RECORDS PROVIDED Block Start

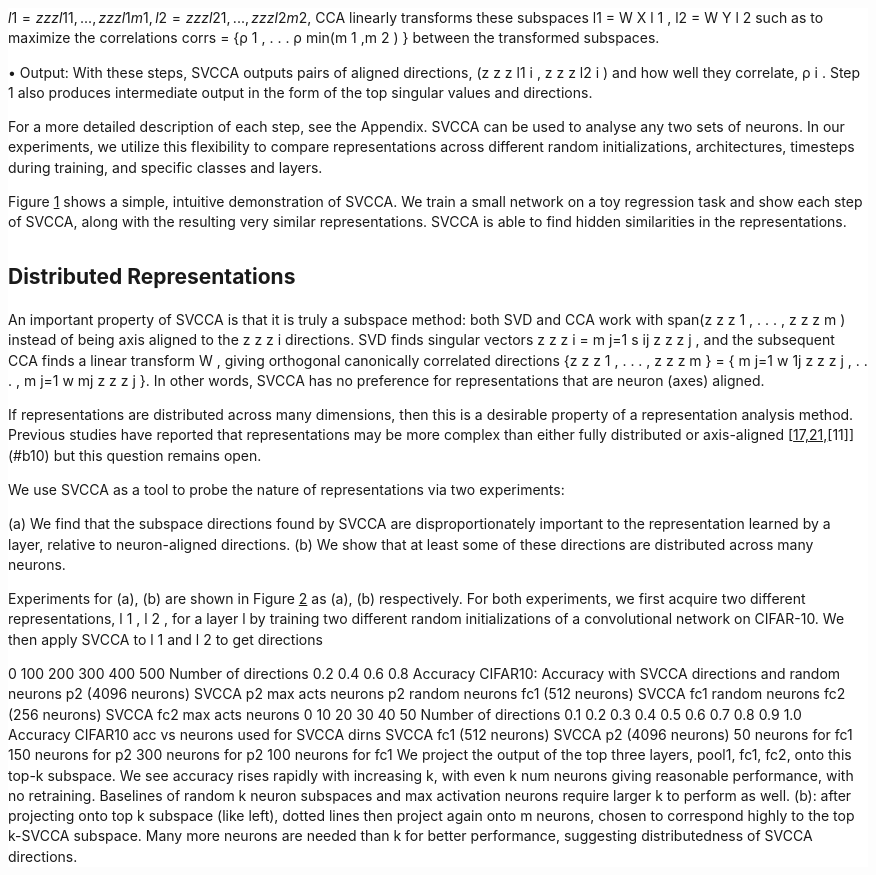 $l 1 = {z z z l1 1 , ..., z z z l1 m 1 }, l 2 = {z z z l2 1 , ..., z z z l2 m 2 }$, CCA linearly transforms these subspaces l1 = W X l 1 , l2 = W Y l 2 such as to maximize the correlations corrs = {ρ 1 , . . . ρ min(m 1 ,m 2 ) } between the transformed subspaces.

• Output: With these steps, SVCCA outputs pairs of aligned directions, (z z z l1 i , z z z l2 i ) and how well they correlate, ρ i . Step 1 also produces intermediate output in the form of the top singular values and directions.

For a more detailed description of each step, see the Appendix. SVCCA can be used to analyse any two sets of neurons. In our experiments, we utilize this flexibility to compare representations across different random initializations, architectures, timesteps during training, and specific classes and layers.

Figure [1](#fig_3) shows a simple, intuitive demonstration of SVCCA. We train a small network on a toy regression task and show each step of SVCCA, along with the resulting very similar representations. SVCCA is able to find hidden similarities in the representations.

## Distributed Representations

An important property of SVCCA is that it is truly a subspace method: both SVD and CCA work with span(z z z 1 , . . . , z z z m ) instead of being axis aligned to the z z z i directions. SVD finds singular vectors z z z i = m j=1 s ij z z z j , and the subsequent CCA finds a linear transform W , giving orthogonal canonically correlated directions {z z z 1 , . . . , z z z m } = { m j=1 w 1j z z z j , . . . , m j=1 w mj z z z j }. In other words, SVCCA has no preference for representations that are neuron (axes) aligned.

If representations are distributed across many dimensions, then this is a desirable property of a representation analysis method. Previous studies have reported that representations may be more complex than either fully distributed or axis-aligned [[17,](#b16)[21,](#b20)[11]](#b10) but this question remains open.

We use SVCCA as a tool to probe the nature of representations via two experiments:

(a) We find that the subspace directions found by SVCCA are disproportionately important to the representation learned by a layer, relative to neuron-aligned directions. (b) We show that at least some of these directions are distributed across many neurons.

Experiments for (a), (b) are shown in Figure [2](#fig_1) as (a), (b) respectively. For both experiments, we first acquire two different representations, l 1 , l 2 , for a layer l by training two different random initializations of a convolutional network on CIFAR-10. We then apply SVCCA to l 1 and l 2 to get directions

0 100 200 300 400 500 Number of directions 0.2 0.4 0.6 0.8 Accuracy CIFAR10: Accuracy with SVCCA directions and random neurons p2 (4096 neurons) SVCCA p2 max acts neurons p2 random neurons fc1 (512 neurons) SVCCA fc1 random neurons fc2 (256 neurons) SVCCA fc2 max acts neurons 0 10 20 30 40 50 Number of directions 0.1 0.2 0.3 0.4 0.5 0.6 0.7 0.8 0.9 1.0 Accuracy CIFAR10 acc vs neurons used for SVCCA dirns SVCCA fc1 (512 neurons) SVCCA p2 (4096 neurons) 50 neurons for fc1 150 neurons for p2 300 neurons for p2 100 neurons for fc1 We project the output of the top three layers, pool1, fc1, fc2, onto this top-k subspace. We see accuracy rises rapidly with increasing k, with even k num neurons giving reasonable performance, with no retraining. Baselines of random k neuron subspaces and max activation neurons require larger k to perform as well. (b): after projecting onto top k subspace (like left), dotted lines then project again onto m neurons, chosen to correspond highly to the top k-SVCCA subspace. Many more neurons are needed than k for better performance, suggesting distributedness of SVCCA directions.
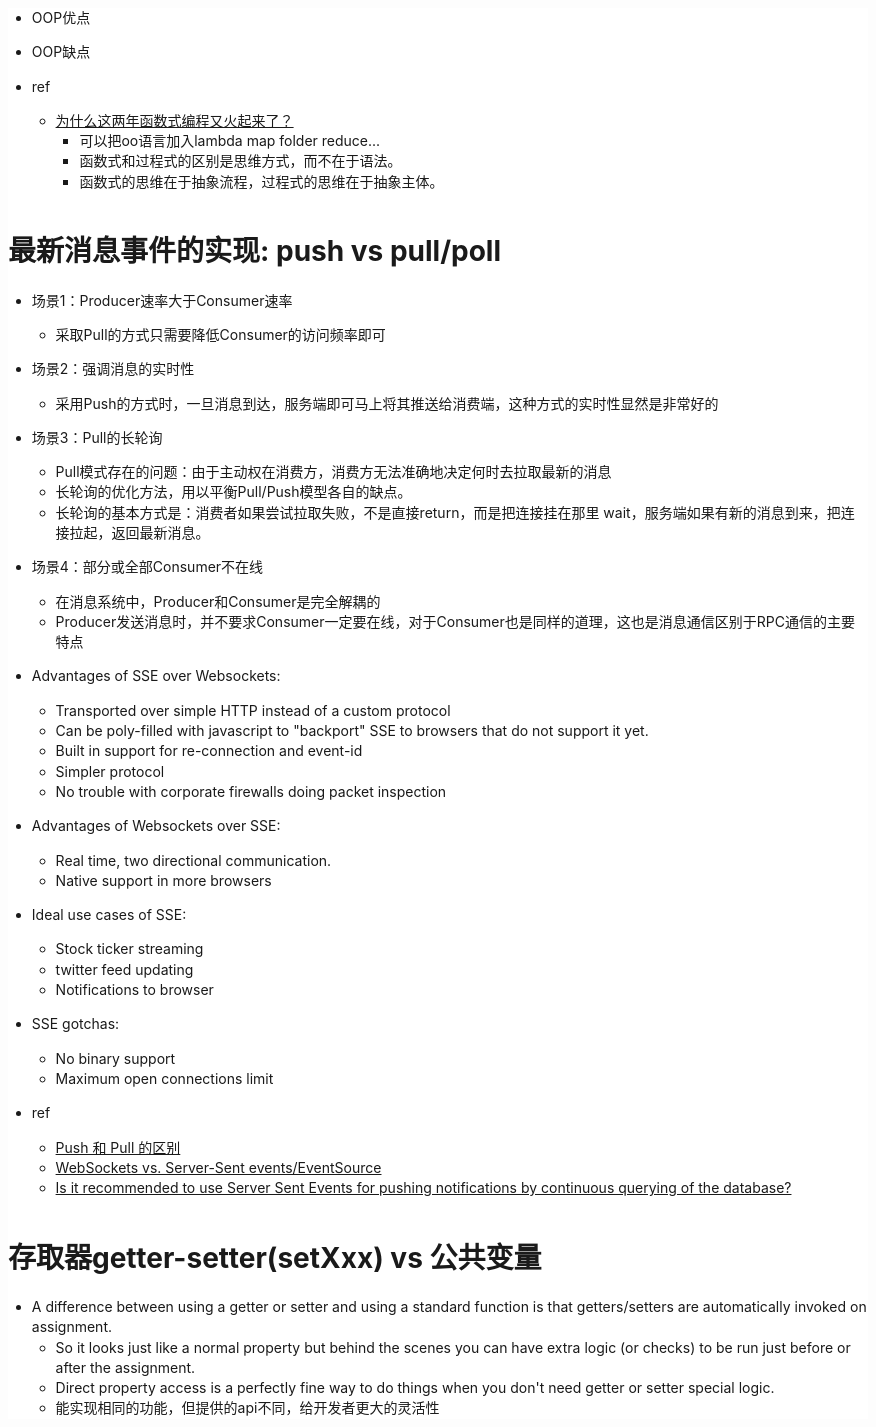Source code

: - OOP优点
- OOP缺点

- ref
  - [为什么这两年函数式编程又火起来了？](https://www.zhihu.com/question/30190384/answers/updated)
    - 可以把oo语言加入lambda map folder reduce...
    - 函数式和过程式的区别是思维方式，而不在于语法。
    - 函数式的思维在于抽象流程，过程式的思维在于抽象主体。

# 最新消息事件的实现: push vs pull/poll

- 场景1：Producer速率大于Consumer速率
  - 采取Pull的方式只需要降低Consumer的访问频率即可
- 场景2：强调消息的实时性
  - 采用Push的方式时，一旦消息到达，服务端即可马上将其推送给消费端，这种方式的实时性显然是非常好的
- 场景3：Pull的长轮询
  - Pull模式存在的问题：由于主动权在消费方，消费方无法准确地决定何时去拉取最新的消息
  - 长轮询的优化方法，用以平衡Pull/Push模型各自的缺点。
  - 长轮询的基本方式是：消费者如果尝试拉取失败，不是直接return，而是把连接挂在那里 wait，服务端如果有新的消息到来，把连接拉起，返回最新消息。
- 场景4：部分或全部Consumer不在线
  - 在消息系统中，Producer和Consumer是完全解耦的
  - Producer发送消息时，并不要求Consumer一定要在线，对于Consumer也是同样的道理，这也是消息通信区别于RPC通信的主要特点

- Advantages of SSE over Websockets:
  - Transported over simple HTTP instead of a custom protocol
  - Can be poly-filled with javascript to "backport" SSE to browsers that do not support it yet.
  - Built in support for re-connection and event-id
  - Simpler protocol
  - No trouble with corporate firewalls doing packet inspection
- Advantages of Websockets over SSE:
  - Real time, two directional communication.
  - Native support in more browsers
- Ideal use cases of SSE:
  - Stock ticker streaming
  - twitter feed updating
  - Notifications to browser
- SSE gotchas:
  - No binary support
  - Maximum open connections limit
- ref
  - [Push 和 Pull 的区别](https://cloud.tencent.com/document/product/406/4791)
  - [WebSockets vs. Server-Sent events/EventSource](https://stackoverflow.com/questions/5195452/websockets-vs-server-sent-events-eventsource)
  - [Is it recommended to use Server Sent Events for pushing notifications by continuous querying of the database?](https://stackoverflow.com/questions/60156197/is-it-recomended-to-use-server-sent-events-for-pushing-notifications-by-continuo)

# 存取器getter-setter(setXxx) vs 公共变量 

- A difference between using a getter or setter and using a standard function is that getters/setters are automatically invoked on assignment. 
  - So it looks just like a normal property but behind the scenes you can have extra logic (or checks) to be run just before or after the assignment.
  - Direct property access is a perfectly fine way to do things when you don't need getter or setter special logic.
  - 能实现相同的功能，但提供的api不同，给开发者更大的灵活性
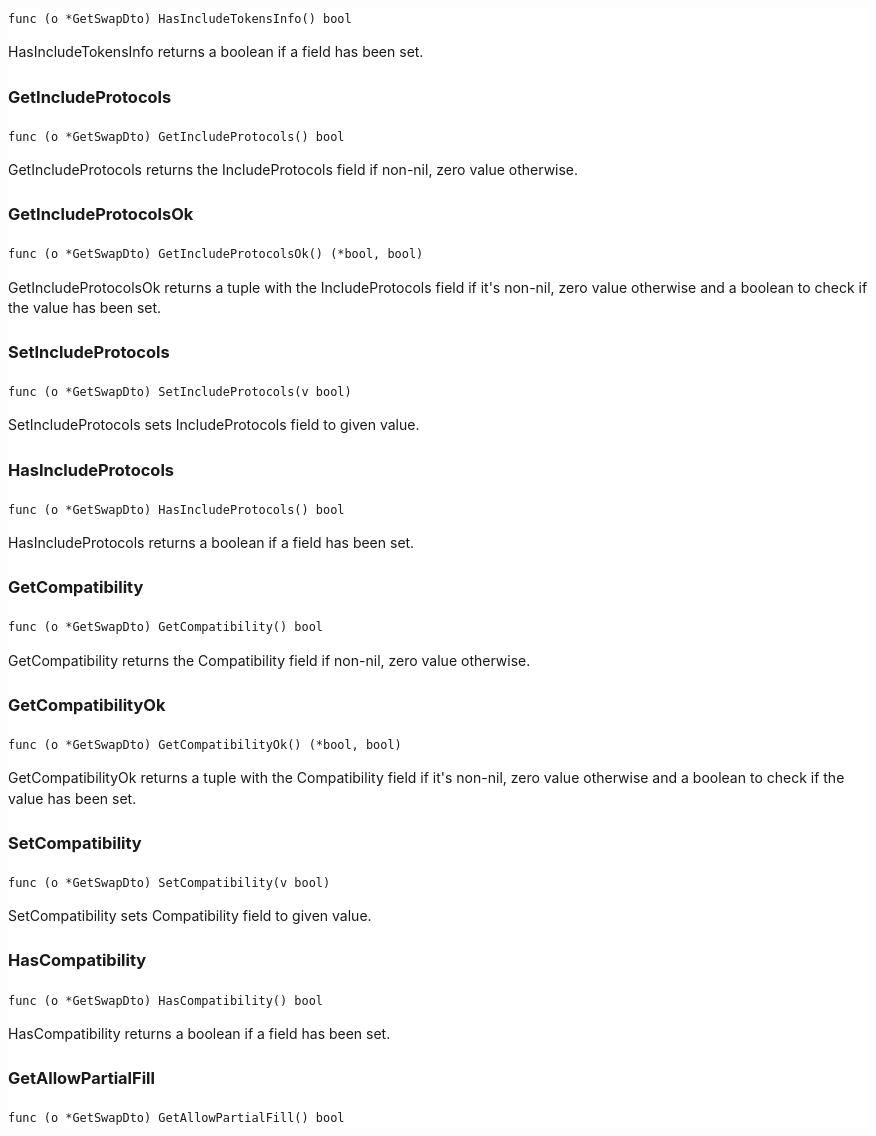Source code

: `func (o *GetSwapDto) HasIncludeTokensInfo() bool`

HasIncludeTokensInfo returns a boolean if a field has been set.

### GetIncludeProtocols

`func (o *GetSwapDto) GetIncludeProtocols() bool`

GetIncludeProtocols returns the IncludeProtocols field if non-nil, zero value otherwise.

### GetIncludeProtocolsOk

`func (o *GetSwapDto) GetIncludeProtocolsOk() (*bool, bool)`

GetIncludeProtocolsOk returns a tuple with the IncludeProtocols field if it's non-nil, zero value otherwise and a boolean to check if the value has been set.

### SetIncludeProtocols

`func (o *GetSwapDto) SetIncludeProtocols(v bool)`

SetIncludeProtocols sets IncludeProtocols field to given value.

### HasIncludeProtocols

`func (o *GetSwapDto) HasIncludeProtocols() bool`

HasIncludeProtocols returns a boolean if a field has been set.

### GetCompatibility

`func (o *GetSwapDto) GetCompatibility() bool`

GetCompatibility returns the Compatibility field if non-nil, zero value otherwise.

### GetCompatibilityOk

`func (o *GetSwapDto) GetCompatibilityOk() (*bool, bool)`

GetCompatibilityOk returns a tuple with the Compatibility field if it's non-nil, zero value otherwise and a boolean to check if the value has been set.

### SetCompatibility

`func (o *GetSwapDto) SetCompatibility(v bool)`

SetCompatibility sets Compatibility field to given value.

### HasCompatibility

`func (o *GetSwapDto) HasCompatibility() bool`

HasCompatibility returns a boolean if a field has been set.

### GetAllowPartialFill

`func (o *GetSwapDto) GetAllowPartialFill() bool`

RECORDS PROVIDED Block End

WHAT TO WORK ON: The reply should hold every line of the records unchanged and no pictures.

TASK RESULT:
 $l 1 = {z z z l1 1 , ..., z z z l1 m 1 }, l 2 = {z z z l2 1 , ..., z z z l2 m 2 }$, CCA linearly transforms these subspaces l1 = W X l 1 , l2 = W Y l 2 such as to maximize the correlations corrs = {ρ 1 , . . . ρ min(m 1 ,m 2 ) } between the transformed subspaces.

• Output: With these steps, SVCCA outputs pairs of aligned directions, (z z z l1 i , z z z l2 i ) and how well they correlate, ρ i . Step 1 also produces intermediate output in the form of the top singular values and directions.

For a more detailed description of each step, see the Appendix. SVCCA can be used to analyse any two sets of neurons. In our experiments, we utilize this flexibility to compare representations across different random initializations, architectures, timesteps during training, and specific classes and layers.

Figure [1](#fig_3) shows a simple, intuitive demonstration of SVCCA. We train a small network on a toy regression task and show each step of SVCCA, along with the resulting very similar representations. SVCCA is able to find hidden similarities in the representations.

## Distributed Representations

An important property of SVCCA is that it is truly a subspace method: both SVD and CCA work with span(z z z 1 , . . . , z z z m ) instead of being axis aligned to the z z z i directions. SVD finds singular vectors z z z i = m j=1 s ij z z z j , and the subsequent CCA finds a linear transform W , giving orthogonal canonically correlated directions {z z z 1 , . . . , z z z m } = { m j=1 w 1j z z z j , . . . , m j=1 w mj z z z j }. In other words, SVCCA has no preference for representations that are neuron (axes) aligned.

If representations are distributed across many dimensions, then this is a desirable property of a representation analysis method. Previous studies have reported that representations may be more complex than either fully distributed or axis-aligned [[17,](#b16)[21,](#b20)[11]](#b10) but this question remains open.

We use SVCCA as a tool to probe the nature of representations via two experiments:

(a) We find that the subspace directions found by SVCCA are disproportionately important to the representation learned by a layer, relative to neuron-aligned directions. (b) We show that at least some of these directions are distributed across many neurons.

Experiments for (a), (b) are shown in Figure [2](#fig_1) as (a), (b) respectively. For both experiments, we first acquire two different representations, l 1 , l 2 , for a layer l by training two different random initializations of a convolutional network on CIFAR-10. We then apply SVCCA to l 1 and l 2 to get directions

0 100 200 300 400 500 Number of directions 0.2 0.4 0.6 0.8 Accuracy CIFAR10: Accuracy with SVCCA directions and random neurons p2 (4096 neurons) SVCCA p2 max acts neurons p2 random neurons fc1 (512 neurons) SVCCA fc1 random neurons fc2 (256 neurons) SVCCA fc2 max acts neurons 0 10 20 30 40 50 Number of directions 0.1 0.2 0.3 0.4 0.5 0.6 0.7 0.8 0.9 1.0 Accuracy CIFAR10 acc vs neurons used for SVCCA dirns SVCCA fc1 (512 neurons) SVCCA p2 (4096 neurons) 50 neurons for fc1 150 neurons for p2 300 neurons for p2 100 neurons for fc1 We project the output of the top three layers, pool1, fc1, fc2, onto this top-k subspace. We see accuracy rises rapidly with increasing k, with even k num neurons giving reasonable performance, with no retraining. Baselines of random k neuron subspaces and max activation neurons require larger k to perform as well. (b): after projecting onto top k subspace (like left), dotted lines then project again onto m neurons, chosen to correspond highly to the top k-SVCCA subspace. Many more neurons are needed than k for better performance, suggesting distributedness of SVCCA directions.
Source code

: - OOP优点
- OOP缺点

- ref
  - [为什么这两年函数式编程又火起来了？](https://www.zhihu.com/question/30190384/answers/updated)
    - 可以把oo语言加入lambda map folder reduce...
    - 函数式和过程式的区别是思维方式，而不在于语法。
    - 函数式的思维在于抽象流程，过程式的思维在于抽象主体。

# 最新消息事件的实现: push vs pull/poll

- 场景1：Producer速率大于Consumer速率
  - 采取Pull的方式只需要降低Consumer的访问频率即可
- 场景2：强调消息的实时性
  - 采用Push的方式时，一旦消息到达，服务端即可马上将其推送给消费端，这种方式的实时性显然是非常好的
- 场景3：Pull的长轮询
  - Pull模式存在的问题：由于主动权在消费方，消费方无法准确地决定何时去拉取最新的消息
  - 长轮询的优化方法，用以平衡Pull/Push模型各自的缺点。
  - 长轮询的基本方式是：消费者如果尝试拉取失败，不是直接return，而是把连接挂在那里 wait，服务端如果有新的消息到来，把连接拉起，返回最新消息。
- 场景4：部分或全部Consumer不在线
  - 在消息系统中，Producer和Consumer是完全解耦的
  - Producer发送消息时，并不要求Consumer一定要在线，对于Consumer也是同样的道理，这也是消息通信区别于RPC通信的主要特点

- Advantages of SSE over Websockets:
  - Transported over simple HTTP instead of a custom protocol
  - Can be poly-filled with javascript to "backport" SSE to browsers that do not support it yet.
  - Built in support for re-connection and event-id
  - Simpler protocol
  - No trouble with corporate firewalls doing packet inspection
- Advantages of Websockets over SSE:
  - Real time, two directional communication.
  - Native support in more browsers
- Ideal use cases of SSE:
  - Stock ticker streaming
  - twitter feed updating
  - Notifications to browser
- SSE gotchas:
  - No binary support
  - Maximum open connections limit
- ref
  - [Push 和 Pull 的区别](https://cloud.tencent.com/document/product/406/4791)
  - [WebSockets vs. Server-Sent events/EventSource](https://stackoverflow.com/questions/5195452/websockets-vs-server-sent-events-eventsource)
  - [Is it recommended to use Server Sent Events for pushing notifications by continuous querying of the database?](https://stackoverflow.com/questions/60156197/is-it-recomended-to-use-server-sent-events-for-pushing-notifications-by-continuo)

# 存取器getter-setter(setXxx) vs 公共变量 

- A difference between using a getter or setter and using a standard function is that getters/setters are automatically invoked on assignment. 
  - So it looks just like a normal property but behind the scenes you can have extra logic (or checks) to be run just before or after the assignment.
  - Direct property access is a perfectly fine way to do things when you don't need getter or setter special logic.
  - 能实现相同的功能，但提供的api不同，给开发者更大的灵活性
Source code

: `func (o *GetSwapDto) HasIncludeTokensInfo() bool`

HasIncludeTokensInfo returns a boolean if a field has been set.

### GetIncludeProtocols

`func (o *GetSwapDto) GetIncludeProtocols() bool`

GetIncludeProtocols returns the IncludeProtocols field if non-nil, zero value otherwise.

### GetIncludeProtocolsOk

`func (o *GetSwapDto) GetIncludeProtocolsOk() (*bool, bool)`

GetIncludeProtocolsOk returns a tuple with the IncludeProtocols field if it's non-nil, zero value otherwise and a boolean to check if the value has been set.

### SetIncludeProtocols

`func (o *GetSwapDto) SetIncludeProtocols(v bool)`

SetIncludeProtocols sets IncludeProtocols field to given value.

### HasIncludeProtocols

`func (o *GetSwapDto) HasIncludeProtocols() bool`

HasIncludeProtocols returns a boolean if a field has been set.

### GetCompatibility

`func (o *GetSwapDto) GetCompatibility() bool`

GetCompatibility returns the Compatibility field if non-nil, zero value otherwise.

### GetCompatibilityOk

`func (o *GetSwapDto) GetCompatibilityOk() (*bool, bool)`

GetCompatibilityOk returns a tuple with the Compatibility field if it's non-nil, zero value otherwise and a boolean to check if the value has been set.

### SetCompatibility

`func (o *GetSwapDto) SetCompatibility(v bool)`

SetCompatibility sets Compatibility field to given value.

### HasCompatibility

`func (o *GetSwapDto) HasCompatibility() bool`

HasCompatibility returns a boolean if a field has been set.

### GetAllowPartialFill

`func (o *GetSwapDto) GetAllowPartialFill() bool`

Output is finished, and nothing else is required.